## Work instructions
Your copy should start at the line with "For each pixel" and end at the line with "367 333 202" in the data below. Transcribe only those lines, exactly, pictures excluded.

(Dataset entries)
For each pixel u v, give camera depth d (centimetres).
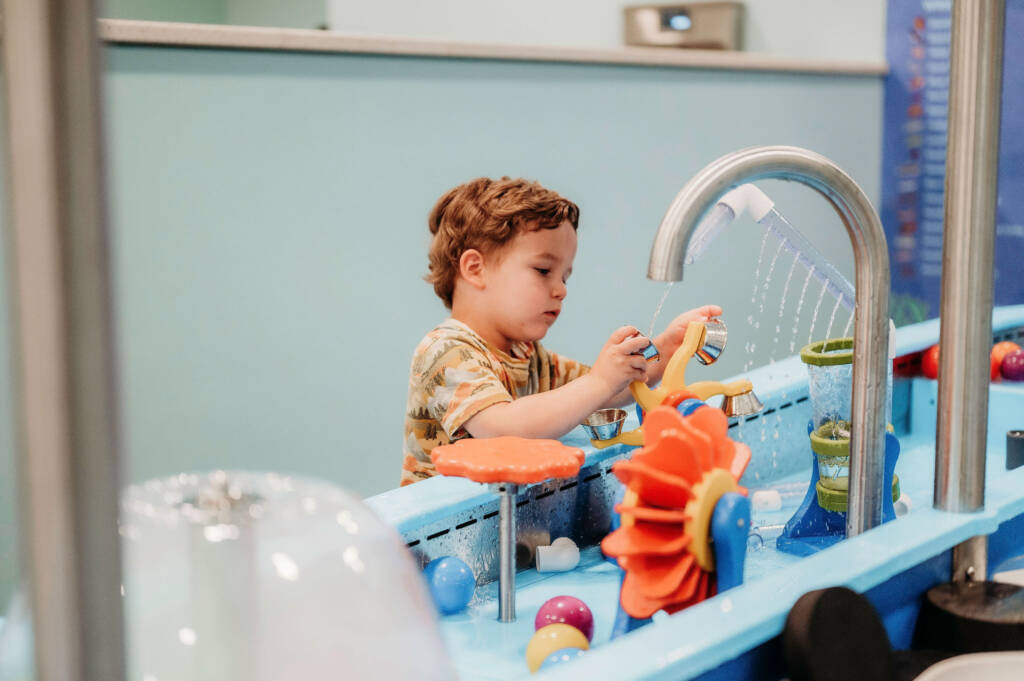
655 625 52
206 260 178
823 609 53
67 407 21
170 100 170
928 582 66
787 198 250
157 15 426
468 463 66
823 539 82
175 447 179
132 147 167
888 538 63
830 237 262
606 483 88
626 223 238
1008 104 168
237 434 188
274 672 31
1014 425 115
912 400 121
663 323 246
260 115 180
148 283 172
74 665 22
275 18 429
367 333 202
* * *
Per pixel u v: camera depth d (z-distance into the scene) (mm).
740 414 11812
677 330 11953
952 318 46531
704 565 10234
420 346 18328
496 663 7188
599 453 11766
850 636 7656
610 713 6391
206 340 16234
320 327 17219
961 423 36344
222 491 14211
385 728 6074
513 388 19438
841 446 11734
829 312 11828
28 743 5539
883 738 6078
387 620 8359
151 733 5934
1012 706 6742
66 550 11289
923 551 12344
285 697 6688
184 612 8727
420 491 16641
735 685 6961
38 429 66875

## Your solution
For each pixel u v, give camera depth d (centimetres).
655 625 52
206 260 178
823 609 53
67 407 21
170 100 170
928 582 66
787 198 250
157 15 426
468 463 66
823 539 82
175 447 179
132 147 167
888 538 63
830 237 262
606 483 88
626 223 238
1008 104 168
237 434 188
274 672 31
1014 425 115
912 400 121
663 323 246
260 115 180
148 283 172
74 665 22
275 18 429
367 333 202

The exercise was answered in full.